======== Data to use

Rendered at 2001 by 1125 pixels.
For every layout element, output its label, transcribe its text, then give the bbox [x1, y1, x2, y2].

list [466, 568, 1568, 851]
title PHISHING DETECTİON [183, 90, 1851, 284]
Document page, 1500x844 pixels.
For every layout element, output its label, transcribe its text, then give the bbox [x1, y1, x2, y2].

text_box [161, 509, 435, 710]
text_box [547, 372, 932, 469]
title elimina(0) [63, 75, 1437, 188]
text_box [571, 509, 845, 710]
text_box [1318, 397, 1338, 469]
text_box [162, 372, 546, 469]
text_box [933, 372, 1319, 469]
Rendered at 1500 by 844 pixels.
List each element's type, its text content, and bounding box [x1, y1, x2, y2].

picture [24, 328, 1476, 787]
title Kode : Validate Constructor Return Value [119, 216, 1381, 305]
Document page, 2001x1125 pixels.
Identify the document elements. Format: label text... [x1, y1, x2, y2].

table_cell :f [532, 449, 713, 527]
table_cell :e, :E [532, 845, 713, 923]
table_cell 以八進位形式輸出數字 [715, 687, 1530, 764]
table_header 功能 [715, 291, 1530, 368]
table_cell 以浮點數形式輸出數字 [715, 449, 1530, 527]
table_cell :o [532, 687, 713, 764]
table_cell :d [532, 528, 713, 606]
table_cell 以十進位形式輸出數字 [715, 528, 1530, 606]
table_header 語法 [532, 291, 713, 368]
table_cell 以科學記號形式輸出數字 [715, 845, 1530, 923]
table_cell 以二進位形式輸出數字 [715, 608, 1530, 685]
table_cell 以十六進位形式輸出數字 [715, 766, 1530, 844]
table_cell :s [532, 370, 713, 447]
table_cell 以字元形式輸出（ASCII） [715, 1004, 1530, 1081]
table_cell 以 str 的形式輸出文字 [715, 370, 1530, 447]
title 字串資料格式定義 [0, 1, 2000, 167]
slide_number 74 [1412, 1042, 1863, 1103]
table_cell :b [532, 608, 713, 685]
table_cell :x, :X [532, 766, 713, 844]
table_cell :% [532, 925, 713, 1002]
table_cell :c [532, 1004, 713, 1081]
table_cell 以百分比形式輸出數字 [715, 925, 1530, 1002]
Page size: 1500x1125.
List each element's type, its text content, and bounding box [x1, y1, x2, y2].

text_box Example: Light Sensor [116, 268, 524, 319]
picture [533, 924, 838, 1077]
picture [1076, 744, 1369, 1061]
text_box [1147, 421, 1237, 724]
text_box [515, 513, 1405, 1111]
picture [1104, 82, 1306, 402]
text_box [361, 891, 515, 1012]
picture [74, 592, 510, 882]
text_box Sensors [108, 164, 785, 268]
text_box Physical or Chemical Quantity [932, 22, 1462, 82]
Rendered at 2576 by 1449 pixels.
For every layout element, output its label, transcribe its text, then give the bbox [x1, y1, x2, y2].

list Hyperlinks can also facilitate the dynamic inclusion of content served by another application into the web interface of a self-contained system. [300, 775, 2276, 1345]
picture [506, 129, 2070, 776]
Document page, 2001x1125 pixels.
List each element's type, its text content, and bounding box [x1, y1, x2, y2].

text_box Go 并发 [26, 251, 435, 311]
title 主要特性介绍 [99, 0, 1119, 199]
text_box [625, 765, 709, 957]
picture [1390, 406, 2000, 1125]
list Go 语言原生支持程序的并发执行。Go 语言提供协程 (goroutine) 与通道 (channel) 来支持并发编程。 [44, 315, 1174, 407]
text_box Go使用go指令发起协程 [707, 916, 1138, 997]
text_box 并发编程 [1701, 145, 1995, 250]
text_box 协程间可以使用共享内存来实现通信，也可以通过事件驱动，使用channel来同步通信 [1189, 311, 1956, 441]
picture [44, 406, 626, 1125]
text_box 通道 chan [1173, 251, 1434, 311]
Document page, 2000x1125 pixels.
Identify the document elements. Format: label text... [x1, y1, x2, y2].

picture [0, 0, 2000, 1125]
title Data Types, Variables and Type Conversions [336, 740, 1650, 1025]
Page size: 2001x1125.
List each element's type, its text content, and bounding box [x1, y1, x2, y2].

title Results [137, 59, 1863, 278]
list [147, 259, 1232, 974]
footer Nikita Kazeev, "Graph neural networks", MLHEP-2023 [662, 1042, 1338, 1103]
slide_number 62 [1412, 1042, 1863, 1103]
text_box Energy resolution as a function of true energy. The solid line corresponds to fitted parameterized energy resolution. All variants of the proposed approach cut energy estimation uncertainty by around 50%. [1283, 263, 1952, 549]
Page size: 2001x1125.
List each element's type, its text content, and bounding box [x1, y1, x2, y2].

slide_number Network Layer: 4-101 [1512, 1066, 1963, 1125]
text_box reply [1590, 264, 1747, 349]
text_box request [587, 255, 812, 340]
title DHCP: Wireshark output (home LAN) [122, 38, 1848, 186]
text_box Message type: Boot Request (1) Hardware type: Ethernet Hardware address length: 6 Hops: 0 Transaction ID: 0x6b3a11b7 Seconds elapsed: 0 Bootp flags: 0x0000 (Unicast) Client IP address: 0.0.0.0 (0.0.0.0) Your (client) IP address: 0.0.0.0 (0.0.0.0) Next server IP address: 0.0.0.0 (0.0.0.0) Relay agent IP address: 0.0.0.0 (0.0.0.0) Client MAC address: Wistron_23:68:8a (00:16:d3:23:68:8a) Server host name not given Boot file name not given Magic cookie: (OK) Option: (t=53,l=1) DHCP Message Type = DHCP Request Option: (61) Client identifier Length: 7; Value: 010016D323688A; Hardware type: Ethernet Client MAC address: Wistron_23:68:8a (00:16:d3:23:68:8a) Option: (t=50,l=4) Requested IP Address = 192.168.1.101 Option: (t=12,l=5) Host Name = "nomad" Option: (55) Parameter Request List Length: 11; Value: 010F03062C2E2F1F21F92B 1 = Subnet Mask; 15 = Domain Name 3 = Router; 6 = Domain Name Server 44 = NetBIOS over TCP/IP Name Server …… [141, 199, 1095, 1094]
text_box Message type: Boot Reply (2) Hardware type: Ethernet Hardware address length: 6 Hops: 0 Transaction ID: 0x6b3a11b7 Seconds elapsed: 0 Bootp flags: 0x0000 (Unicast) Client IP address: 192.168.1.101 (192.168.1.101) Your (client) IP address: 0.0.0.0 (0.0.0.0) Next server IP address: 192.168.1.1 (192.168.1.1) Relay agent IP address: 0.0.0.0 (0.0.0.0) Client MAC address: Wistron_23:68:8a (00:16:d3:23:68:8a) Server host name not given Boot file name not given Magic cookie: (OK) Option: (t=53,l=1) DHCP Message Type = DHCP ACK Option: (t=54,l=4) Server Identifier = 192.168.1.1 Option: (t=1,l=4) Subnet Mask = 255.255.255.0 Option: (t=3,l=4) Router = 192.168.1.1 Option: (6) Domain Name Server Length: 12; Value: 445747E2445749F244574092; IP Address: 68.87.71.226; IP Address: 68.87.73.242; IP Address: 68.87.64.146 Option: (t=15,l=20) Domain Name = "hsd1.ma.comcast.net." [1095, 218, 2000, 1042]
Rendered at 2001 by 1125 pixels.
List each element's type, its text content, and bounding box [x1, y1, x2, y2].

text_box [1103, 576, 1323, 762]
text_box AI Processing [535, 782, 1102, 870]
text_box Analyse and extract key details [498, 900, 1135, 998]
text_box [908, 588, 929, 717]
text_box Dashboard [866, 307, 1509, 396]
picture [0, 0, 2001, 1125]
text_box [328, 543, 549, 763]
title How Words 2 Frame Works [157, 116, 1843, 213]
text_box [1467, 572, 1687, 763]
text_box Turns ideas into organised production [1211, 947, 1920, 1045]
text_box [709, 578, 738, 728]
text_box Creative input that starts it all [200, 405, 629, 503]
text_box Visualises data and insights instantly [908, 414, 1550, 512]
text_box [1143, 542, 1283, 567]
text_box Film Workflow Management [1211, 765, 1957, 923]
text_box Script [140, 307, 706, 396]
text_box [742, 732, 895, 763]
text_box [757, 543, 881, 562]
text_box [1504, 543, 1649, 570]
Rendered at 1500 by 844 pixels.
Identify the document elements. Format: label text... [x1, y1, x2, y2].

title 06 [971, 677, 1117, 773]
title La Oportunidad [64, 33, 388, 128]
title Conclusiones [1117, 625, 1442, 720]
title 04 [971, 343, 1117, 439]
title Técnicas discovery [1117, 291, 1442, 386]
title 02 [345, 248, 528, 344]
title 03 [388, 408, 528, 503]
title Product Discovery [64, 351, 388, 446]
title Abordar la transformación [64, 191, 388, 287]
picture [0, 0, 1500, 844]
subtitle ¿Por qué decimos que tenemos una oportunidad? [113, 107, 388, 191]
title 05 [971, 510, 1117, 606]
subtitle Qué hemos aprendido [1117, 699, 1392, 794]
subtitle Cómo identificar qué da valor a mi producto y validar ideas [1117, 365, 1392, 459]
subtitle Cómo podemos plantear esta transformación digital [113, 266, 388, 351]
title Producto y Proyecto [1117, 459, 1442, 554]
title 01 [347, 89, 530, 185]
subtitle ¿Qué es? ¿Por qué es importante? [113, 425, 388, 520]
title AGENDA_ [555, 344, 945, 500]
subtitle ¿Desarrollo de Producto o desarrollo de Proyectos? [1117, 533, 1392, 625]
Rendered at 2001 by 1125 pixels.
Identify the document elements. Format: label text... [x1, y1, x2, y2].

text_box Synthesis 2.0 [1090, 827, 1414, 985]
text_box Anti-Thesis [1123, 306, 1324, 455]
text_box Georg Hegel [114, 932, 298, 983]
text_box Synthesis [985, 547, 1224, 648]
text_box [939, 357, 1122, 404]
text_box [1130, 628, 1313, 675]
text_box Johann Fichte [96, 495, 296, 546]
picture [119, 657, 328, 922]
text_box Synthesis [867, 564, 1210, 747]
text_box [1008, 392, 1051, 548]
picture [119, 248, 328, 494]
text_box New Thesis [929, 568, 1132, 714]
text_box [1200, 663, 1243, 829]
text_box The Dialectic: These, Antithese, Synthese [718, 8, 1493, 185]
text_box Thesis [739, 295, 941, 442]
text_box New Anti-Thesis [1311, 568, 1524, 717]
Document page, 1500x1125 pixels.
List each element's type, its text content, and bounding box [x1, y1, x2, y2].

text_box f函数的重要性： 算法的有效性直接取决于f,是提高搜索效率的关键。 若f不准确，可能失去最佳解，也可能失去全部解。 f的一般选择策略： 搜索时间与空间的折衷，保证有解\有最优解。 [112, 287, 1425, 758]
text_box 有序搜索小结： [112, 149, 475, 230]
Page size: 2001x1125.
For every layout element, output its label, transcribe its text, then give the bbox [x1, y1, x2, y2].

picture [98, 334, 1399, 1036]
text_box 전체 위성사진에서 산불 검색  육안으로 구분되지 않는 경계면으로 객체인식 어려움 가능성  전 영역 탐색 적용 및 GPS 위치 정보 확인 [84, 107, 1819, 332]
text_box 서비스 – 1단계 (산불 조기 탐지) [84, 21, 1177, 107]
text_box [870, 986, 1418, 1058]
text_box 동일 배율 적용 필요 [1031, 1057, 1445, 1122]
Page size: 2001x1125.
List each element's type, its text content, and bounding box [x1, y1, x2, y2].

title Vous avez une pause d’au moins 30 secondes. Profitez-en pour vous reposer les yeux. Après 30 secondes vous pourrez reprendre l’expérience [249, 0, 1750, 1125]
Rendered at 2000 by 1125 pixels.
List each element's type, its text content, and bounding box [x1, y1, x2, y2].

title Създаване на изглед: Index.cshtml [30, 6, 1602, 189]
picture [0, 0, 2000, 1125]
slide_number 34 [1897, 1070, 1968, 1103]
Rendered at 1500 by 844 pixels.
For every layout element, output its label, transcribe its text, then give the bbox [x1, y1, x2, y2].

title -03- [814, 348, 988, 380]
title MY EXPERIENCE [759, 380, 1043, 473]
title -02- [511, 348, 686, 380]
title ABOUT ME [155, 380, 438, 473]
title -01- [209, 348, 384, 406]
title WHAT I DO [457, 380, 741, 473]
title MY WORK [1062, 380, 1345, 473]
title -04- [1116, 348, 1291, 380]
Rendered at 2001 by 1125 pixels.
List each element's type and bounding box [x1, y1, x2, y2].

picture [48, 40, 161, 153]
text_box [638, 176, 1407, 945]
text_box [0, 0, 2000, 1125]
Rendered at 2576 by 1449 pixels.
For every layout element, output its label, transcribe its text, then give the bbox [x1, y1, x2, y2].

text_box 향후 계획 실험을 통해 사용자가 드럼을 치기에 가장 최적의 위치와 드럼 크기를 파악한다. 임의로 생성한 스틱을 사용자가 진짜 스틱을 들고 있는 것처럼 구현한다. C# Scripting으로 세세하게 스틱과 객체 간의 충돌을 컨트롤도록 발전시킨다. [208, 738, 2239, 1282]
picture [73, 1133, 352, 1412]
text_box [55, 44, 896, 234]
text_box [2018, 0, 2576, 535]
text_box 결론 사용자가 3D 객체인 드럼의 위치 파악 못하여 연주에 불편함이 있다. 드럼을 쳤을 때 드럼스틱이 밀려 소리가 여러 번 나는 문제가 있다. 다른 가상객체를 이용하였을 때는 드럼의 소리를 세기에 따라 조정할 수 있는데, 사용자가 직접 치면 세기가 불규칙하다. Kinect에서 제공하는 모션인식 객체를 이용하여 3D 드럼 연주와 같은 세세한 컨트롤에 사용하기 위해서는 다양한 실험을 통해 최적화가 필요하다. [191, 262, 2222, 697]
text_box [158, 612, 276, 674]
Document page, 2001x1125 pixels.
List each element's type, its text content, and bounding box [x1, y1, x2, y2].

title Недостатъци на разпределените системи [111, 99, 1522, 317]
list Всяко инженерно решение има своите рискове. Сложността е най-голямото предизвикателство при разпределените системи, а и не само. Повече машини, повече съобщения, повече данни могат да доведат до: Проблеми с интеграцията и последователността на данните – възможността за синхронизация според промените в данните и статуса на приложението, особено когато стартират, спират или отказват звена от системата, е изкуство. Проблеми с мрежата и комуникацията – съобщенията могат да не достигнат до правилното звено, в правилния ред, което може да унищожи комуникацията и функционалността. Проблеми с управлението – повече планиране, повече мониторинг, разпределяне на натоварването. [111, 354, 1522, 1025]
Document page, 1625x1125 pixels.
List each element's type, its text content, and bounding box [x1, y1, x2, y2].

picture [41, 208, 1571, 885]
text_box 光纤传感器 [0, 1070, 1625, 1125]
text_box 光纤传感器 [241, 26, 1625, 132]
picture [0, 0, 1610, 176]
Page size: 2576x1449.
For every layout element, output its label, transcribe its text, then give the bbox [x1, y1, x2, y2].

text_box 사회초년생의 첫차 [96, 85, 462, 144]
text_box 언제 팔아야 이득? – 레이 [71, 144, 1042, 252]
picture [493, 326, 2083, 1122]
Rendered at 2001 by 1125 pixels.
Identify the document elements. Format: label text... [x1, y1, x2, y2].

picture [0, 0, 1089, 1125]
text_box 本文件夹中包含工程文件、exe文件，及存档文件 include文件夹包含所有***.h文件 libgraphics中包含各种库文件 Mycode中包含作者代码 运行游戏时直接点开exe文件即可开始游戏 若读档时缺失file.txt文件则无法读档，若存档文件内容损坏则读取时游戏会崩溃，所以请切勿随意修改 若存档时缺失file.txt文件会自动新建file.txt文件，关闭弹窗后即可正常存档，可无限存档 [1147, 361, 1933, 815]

================

What the exercise asks: Reproduce word for word the lines of the records above, beginning at the first and ending with the line where "Document page, 1500x844 pixels." appears, and nothing past it.

Response to this exercise:
Rendered at 2001 by 1125 pixels.
For every layout element, output its label, transcribe its text, then give the bbox [x1, y1, x2, y2].

list [466, 568, 1568, 851]
title PHISHING DETECTİON [183, 90, 1851, 284]
Document page, 1500x844 pixels.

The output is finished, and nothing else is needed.